There wasn't a complaint in the house when the band cranked out those opening chords for "Degenerate Boy". Nor at any stage over the two sets that followed.

If you curious why X was splitting the gig into a pair of 45-minute sets, wonder no more. The heat was overpowering but you actually got more songs for your 15 bucks, if you thought about it. The band looked nervous (and admitted as much after) but Lucas and Green fortified themselves with shots of Tequila between songs.

There were a few surprises along the way. The rarely heard "Going Down" got an outing as did the quirky "Burning on the Beaches". "Mother" was dedicated to the departed Rilen on both nights and crept along on a crunching, turgid rhythm - perhaps the slowest and most brutal cover of this tune that this or any other X line-up has done.

"Suck Suck" reeked adrenalin and contempt for sell-outs everywhere and "The Feel" swung like few other songs can.

But Friday really came alive in "I Don't Wanna Go Out", whose liquid bassline Kim pegged perfectly. A request for "Waiting" got turned down and "Half Way Round the World" fell apart as a now fairly intoxicated Cathy jumped off the kit, declaring herself "unable to play that without Ian". No offence intended to the other band members, I'm sure.

Biggest cheer of the evening came for "Degenerate Boy", which remains the most honest admission of a gutter existence penned in Australia, bar none. There would have been an even bigger cheer if Cathy had gone through with her threat to take off her shirt and swap it for the X number a boofy bloke was wearing in the front row, but he wasn't up to stripping so it all came to nought.

If there were doubts about Lucas and Green's ability to share a stage without killing each other (and there have been timesin the past), tonight buried those notions. Lucas was the self-deprecating, sharp-of-wit, gentleman frontman and Green couldn't wipe a smile off her dial for most of the gig.

Dimi Dero Inc were Saturday's openers and scaled the same heights as Penny Ikinger Inc the previous evening. So much so, that they invited Penny up to guest on a rippling cover of the Beasts of Bourbon's "The Low Road". Speaking of covers, they also tossed in a closing "Ace of Spades" (Motorhead, maaaan) that threw most people, after a set of uncompromising and dark blues rock. For mine, the high-point came halfway through with the menacing "Damn", where a relentless backbeat throws a stark guitarline in relief and Dimi spits out the words like he's truly pissed off.

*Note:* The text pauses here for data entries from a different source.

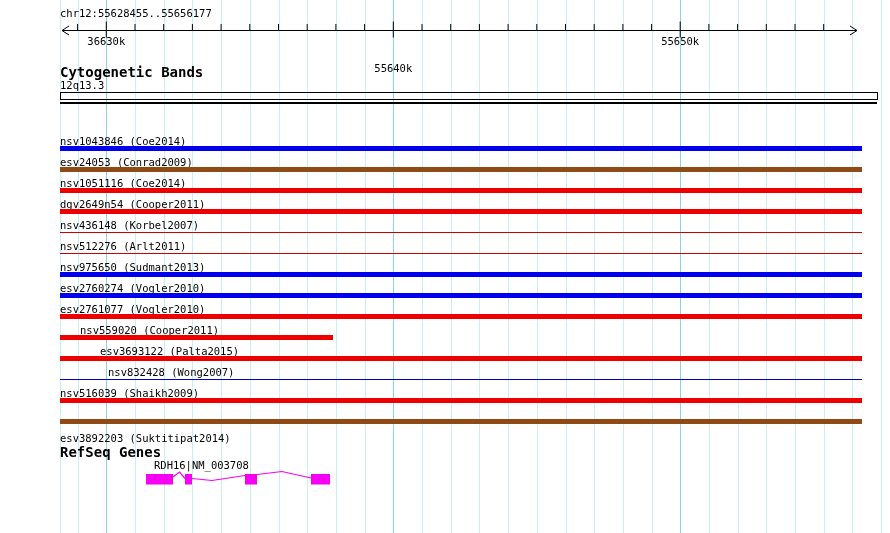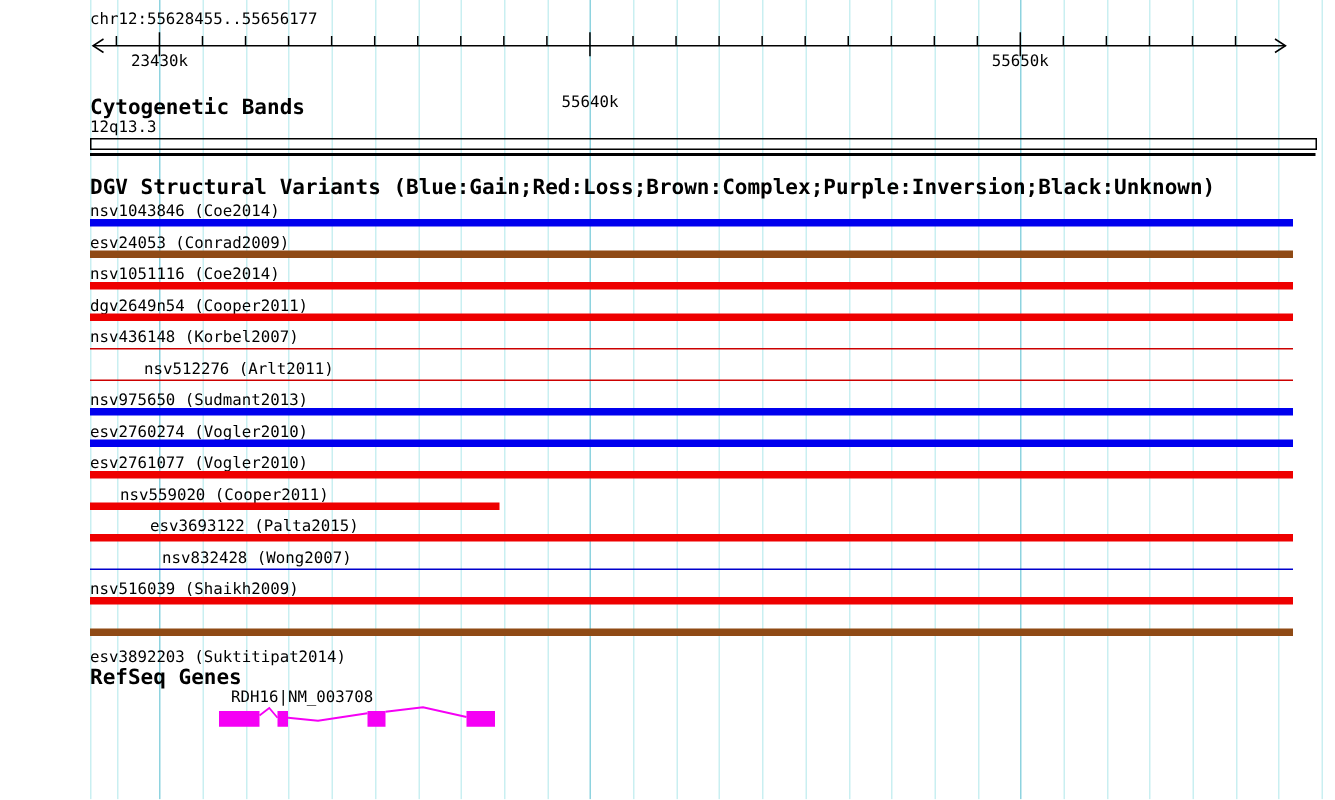--- a/index.html
+++ b/index.html
@@ -82,43 +82,42 @@
         <line x1="651.6" y1="24" x2="651.6" y2="30.5"></line>
         <line x1="680.2" y1="21.5" x2="680.2" y2="37.5"></line>
         <line x1="708.9" y1="24" x2="708.9" y2="30.5"></line>
         <line x1="737.6" y1="24" x2="737.6" y2="30.5"></line>
         <line x1="766.3" y1="24" x2="766.3" y2="30.5"></line>
         <line x1="795.0" y1="24" x2="795.0" y2="30.5"></line>
         <line x1="823.7" y1="24" x2="823.7" y2="30.5"></line>
       </g>
     </svg>
   <div id="ruler-labels">
-      <div class="ticklabel" style="left: 83.3px; top: 35px;">23430k</div>
+      <div class="ticklabel" style="left: 83.3px; top: 35px;">36630k</div>
       <div class="ticklabel" style="left: 370.3px; top: 35px; margin-top: 27px;">55640k</div>
       <div class="ticklabel" style="left: 657.2px; top: 35px;">55650k</div>
     </div>
 
   <div class="txt bold" style="left:60px;top:66px;">Cytogenetic Bands</div>
   <div class="txt" style="left:60px;top:79px;">12q13.3</div>
   <div id="cyto-box"></div>
   <div id="cyto-base"></div>
 
-  <div class="txt bold" style="left:60px;top:119px;">DGV Structural Variants (Blue:Gain;Red:Loss;Brown:Complex;Purple:Inversion;Black:Unknown)</div>
   <div id="dgv-rows">
       <div class="rowlabel" style="top: 135px;">nsv1043846 (Coe2014)</div>
       <div class="bar" style="width: 802px; background: rgb(0, 0, 238); top: 146px; height: 5px;"></div>
       <div class="rowlabel" style="top: 156px;">esv24053 (Conrad2009)</div>
       <div class="bar" style="width: 802px; background: rgb(143, 74, 21); top: 167px; height: 5px;"></div>
       <div class="rowlabel" style="top: 177px;">nsv1051116 (Coe2014)</div>
       <div class="bar" style="width: 802px; background: rgb(238, 0, 0); top: 188px; height: 5px;"></div>
       <div class="rowlabel" style="top: 198px;">dgv2649n54 (Cooper2011)</div>
       <div class="bar" style="width: 802px; background: rgb(238, 0, 0); top: 209px; height: 5px;"></div>
       <div class="rowlabel" style="top: 219px;">nsv436148 (Korbel2007)</div>
       <div class="bar" style="width: 802px; background: rgb(204, 0, 0); top: 232px; height: 1px;"></div>
-      <div class="rowlabel" style="top: 240px; padding-left: 36px;">nsv512276 (Arlt2011)</div>
+      <div class="rowlabel" style="top: 240px;">nsv512276 (Arlt2011)</div>
       <div class="bar" style="width: 802px; background: rgb(204, 0, 0); top: 253px; height: 1px;"></div>
       <div class="rowlabel" style="top: 261px;">nsv975650 (Sudmant2013)</div>
       <div class="bar" style="width: 802px; background: rgb(0, 0, 238); top: 272px; height: 5px;"></div>
       <div class="rowlabel" style="top: 282px;">esv2760274 (Vogler2010)</div>
       <div class="bar" style="width: 802px; background: rgb(0, 0, 238); top: 293px; height: 5px;"></div>
       <div class="rowlabel" style="top: 303px;">esv2761077 (Vogler2010)</div>
       <div class="bar" style="width: 802px; background: rgb(238, 0, 0); top: 314px; height: 5px;"></div>
       <div class="rowlabel" style="top: 324px; padding-left: 20px;">nsv559020 (Cooper2011)</div>
       <div class="bar" style="width: 273px; background: rgb(238, 0, 0); top: 335px; height: 5px;"></div>
       <div class="rowlabel" style="top: 345px; margin-left: 40px;">esv3693122 (Palta2015)</div>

Saturday night found X in even better form.

In the finest traditions of this band, Steve Lucas was recovering from an all-night bender that saw him stagger in at 7am, but if the effects were toxic, he wasn't showing it. A beaming Cathy moderated her Tequila shot intake but was nothing less than a lethal marvel on the kit. Kim Volkman turned on the aural concrete truck again to damaging effect.

Not much difference to the set list from Friday except it was re-ordered with all three members taking turns to call the tune. X seemed more settled and less nervous.

Was it "TV Glue" as the opener? Can't exactly recall but it seized the punters by the throats. The full-house crowd put the structural soundness of the Sando's upstairs bar floor in doubt and at times the place was shaking so much it looked like we'd all end up where the old stage used to be i.e. downstairs.

The temperature was less debilitating and the band not only again gave everything it had, but everything it had rehearsed - to the extent that we got two "Degenerate Boys" as they'd run out of songs.

This was supposed to be a "special event" as in this line-up was unlikely to surface again without good excuse (like the re-issue of "At Home With You" on Aztec later this year), but by the reaction of audience and band I'd have to cast off my own earlier doubts and say X in this form is a sustainable thing.